- **PROMPT**: Locate the line bearing "今よりもっと日本語をペラペ" in the material below, then reproduce it and each following line up to and including the line bearing "いる痕跡がありますね。".

Top of SUPPLIED RECORDS

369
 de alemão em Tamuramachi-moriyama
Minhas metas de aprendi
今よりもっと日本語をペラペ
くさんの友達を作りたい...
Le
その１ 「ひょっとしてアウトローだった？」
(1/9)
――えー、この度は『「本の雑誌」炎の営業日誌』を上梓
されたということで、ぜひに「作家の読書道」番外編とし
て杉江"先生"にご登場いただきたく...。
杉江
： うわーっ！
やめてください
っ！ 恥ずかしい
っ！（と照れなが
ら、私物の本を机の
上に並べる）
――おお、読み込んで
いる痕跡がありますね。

Bottom of SUPPLIED RECORDS
Top of SUPPLIED RECORDS

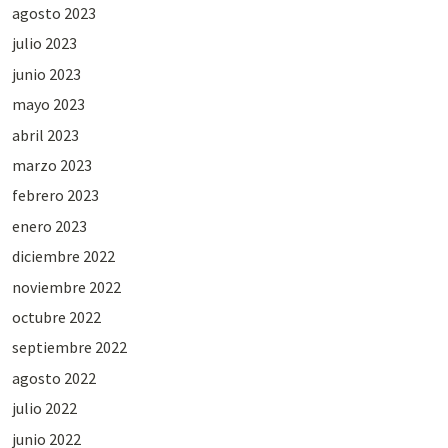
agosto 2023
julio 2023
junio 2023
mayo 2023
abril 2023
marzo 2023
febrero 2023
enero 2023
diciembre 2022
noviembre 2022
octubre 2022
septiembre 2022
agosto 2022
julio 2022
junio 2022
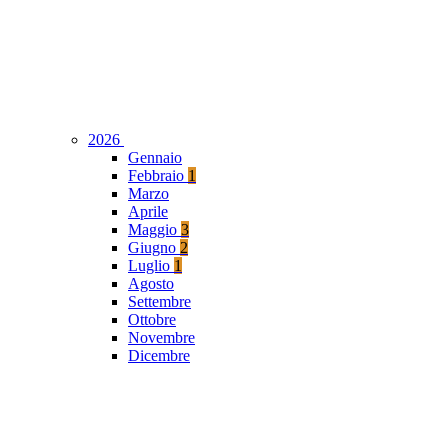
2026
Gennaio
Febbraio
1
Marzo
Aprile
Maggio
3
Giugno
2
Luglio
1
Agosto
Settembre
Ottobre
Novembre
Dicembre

Bottom of SUPPLIED RECORDS

- **RESPONSE TO THIS TASK**:
今よりもっと日本語をペラペ
くさんの友達を作りたい...
Le
その１ 「ひょっとしてアウトローだった？」
(1/9)
――えー、この度は『「本の雑誌」炎の営業日誌』を上梓
されたということで、ぜひに「作家の読書道」番外編とし
て杉江"先生"にご登場いただきたく...。
杉江
： うわーっ！
やめてください
っ！ 恥ずかしい
っ！（と照れなが
ら、私物の本を机の
上に並べる）
――おお、読み込んで
いる痕跡がありますね。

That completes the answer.